RISK ANALYSIS OF THE DISCOVERABILITY OF PERSONAL DATA USED FOR PRIMARY AND SECONDARY AUTHENTICATION

Abstract

Personal data are frequently leveraged to create passwords for password based authentication systems. Personal data are also used in secondary authentication systems, particularly those based around a question and answer format. The use of personal data in authenticators is believed to be driven, to some degree, by usability. The antinomic proposition of usable system authentication, an easily remembered and usable scheme for the proper user which is simultaneously unknown and unusable to any other entity, historically proves to be an elusive goal.

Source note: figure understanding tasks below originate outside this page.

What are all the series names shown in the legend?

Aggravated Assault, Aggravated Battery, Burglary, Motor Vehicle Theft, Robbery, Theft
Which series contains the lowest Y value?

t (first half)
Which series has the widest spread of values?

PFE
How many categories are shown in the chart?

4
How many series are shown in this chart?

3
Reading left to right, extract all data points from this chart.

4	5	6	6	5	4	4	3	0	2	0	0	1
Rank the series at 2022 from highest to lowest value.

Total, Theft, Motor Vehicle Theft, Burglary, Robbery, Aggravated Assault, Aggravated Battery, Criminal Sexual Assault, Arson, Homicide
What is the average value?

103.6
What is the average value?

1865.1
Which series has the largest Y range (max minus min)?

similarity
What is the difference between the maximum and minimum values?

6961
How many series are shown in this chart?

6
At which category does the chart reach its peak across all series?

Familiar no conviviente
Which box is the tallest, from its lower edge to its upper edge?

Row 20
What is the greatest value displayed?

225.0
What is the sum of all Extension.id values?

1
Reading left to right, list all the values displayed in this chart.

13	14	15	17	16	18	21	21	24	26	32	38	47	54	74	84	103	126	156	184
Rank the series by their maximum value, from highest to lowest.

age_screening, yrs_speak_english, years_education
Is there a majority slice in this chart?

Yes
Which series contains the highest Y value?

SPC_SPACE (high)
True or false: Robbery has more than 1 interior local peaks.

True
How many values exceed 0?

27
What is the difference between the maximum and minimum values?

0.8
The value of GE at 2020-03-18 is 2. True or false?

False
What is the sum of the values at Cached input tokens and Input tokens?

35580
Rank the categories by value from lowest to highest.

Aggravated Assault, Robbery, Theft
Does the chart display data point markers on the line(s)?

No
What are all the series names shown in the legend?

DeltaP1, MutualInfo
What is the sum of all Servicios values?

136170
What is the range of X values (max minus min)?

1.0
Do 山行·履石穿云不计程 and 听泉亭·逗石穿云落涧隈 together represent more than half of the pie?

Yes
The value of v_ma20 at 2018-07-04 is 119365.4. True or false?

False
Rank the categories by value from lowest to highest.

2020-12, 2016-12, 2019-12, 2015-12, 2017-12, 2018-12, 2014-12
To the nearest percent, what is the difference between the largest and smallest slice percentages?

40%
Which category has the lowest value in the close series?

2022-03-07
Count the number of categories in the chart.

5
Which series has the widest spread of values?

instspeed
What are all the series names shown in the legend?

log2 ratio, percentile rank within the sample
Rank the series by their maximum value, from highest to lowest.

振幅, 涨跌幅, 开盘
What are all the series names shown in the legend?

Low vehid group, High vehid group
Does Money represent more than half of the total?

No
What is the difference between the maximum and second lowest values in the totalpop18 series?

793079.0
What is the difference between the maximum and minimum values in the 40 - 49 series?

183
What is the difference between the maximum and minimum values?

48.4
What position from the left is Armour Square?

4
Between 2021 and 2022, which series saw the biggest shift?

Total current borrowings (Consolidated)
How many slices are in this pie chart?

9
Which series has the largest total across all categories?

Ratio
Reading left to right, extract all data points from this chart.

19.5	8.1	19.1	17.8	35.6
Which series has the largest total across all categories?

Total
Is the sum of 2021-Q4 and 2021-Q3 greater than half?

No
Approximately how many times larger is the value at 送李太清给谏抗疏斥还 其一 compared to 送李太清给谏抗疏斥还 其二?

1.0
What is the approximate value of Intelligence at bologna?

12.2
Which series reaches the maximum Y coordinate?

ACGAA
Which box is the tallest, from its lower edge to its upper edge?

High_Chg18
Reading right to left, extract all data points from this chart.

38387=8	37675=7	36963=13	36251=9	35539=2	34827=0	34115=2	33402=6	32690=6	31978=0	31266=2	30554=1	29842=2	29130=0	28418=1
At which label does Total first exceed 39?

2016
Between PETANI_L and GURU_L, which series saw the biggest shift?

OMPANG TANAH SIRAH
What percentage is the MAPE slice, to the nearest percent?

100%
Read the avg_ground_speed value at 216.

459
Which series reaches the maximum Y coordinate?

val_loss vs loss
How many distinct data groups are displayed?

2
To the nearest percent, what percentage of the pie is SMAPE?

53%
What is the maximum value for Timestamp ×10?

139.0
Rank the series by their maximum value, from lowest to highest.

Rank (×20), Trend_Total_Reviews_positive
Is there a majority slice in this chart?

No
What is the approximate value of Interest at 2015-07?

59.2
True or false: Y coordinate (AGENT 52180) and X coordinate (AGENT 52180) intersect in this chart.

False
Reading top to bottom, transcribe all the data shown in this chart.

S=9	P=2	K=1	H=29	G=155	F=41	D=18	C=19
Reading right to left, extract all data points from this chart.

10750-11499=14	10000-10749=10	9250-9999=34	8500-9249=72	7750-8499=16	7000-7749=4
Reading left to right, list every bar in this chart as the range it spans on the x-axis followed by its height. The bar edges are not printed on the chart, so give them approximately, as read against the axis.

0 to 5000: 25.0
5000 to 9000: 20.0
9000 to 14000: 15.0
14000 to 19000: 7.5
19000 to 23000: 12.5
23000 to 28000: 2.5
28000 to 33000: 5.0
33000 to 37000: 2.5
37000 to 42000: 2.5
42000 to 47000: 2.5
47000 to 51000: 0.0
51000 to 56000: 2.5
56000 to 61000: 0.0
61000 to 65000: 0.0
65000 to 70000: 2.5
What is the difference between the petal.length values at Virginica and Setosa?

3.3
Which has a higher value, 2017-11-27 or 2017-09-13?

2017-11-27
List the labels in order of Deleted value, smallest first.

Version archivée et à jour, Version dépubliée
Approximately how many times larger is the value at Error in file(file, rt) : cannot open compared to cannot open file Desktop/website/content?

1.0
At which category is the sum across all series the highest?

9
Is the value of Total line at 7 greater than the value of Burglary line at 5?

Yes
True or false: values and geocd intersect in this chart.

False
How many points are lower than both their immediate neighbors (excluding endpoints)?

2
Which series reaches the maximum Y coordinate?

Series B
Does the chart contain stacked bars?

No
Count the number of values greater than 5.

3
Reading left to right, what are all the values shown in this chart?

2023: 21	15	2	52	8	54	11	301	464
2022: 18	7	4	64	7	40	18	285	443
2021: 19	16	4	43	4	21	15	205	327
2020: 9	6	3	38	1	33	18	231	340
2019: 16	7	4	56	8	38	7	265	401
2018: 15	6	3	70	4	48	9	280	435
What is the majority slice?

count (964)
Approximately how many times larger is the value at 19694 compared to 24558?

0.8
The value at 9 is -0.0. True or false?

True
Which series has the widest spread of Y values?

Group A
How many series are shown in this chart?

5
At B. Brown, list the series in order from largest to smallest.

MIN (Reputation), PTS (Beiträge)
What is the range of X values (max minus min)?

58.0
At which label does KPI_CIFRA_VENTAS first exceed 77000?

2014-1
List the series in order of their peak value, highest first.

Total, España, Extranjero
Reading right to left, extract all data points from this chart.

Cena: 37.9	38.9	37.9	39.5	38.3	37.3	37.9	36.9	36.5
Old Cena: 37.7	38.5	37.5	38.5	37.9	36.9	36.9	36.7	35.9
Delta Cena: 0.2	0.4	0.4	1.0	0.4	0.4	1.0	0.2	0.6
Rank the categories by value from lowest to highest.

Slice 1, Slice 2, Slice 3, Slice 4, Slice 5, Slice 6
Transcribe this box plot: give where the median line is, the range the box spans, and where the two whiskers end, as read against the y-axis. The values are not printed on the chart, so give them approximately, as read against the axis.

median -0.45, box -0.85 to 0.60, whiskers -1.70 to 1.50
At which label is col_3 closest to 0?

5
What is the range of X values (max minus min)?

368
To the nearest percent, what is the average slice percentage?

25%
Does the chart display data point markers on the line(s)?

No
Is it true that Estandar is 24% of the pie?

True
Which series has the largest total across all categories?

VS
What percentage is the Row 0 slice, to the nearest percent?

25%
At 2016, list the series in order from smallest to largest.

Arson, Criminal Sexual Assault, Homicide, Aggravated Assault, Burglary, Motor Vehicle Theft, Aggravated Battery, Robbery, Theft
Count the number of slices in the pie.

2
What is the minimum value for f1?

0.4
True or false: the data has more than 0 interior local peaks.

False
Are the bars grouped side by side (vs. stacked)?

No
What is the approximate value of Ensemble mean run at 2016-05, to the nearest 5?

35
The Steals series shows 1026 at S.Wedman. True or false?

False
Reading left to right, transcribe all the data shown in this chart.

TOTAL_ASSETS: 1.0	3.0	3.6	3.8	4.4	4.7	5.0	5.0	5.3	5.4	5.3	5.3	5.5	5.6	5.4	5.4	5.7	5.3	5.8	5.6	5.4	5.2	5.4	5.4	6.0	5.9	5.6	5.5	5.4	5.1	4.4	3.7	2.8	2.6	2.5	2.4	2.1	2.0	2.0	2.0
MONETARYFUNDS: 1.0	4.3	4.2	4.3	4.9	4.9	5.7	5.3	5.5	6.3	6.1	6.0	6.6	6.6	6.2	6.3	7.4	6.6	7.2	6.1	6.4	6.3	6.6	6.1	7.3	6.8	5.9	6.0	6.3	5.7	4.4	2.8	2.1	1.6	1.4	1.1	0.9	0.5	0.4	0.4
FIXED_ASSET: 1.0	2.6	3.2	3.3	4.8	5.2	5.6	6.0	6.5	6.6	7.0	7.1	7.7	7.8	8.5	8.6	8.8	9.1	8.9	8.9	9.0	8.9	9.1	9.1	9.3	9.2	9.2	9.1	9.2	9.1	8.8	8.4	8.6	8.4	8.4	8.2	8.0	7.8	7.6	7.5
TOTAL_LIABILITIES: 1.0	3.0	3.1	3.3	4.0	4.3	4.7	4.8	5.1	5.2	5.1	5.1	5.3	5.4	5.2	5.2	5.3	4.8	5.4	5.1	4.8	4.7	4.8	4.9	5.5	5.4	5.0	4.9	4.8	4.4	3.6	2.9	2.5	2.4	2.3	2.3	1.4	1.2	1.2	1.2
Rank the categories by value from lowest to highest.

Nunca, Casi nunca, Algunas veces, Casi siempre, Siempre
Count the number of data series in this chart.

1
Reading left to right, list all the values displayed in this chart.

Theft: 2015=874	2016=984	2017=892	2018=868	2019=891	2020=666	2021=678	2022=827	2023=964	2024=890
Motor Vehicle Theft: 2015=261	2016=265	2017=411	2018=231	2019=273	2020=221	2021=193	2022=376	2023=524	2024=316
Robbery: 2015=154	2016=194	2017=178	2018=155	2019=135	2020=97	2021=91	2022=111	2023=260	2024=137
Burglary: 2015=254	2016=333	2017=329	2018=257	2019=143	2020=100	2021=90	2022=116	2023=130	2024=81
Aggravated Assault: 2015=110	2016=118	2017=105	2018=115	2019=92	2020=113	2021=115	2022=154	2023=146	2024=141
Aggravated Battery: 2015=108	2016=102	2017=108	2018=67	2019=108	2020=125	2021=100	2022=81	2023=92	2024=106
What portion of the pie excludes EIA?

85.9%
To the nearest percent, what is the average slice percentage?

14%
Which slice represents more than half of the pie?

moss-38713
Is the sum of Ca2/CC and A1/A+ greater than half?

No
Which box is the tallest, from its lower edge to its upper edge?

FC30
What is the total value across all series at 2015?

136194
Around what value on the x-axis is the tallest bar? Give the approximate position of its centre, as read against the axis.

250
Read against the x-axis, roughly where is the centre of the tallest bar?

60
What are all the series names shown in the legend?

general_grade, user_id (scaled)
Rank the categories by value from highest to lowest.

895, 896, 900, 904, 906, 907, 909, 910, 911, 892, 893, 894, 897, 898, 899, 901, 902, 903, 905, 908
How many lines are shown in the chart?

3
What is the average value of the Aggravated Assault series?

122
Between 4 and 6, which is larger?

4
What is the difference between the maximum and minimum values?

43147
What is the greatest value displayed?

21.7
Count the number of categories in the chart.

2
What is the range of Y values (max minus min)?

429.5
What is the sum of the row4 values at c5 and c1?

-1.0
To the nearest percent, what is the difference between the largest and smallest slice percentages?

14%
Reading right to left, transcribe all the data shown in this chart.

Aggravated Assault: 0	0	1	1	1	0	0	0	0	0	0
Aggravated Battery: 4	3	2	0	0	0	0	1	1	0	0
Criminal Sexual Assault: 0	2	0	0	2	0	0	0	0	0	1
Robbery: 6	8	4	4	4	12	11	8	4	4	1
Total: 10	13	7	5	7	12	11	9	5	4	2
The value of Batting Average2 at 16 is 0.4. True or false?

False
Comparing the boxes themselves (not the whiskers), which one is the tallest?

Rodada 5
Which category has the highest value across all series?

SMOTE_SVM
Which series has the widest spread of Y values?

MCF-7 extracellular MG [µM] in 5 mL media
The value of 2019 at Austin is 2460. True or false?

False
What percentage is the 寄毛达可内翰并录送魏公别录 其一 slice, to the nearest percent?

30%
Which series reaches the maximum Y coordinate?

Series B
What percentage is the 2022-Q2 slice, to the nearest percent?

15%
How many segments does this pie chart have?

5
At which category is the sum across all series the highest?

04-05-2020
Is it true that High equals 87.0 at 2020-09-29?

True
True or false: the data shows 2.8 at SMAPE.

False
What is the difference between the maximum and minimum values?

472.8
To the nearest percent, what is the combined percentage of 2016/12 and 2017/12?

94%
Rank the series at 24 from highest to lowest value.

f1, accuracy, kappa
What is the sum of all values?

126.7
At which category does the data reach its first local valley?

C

While alternative propositions for authentication protocols are numerous, lacking in literature is foundational work directly relating potential authenticators with the discoverability of personal data online. This dissertations investigates the discoverability of personal data, particularly whether another human is able to purposefully find particular personal data commonly used in authentication protocols. Between fifty and sixty participants provide search results for specific personal data regarding four additional participants. The four participants acted as a source for the personal data, consented to the web search and validated the accuracy of data supplied by the data seeking participants. Analyses of the results reveals consistent patterns in the personal data discovered. The results lay a foundation for the improvement of current authentication systems and provide a significant step in both methodology and recommendations to guide the development of alternatives with a goal towards the creation of usable, secure authentication systems. Furthermore, the results provide insight into the nature of privacy, user control of data and the availability of personal data on Web sources.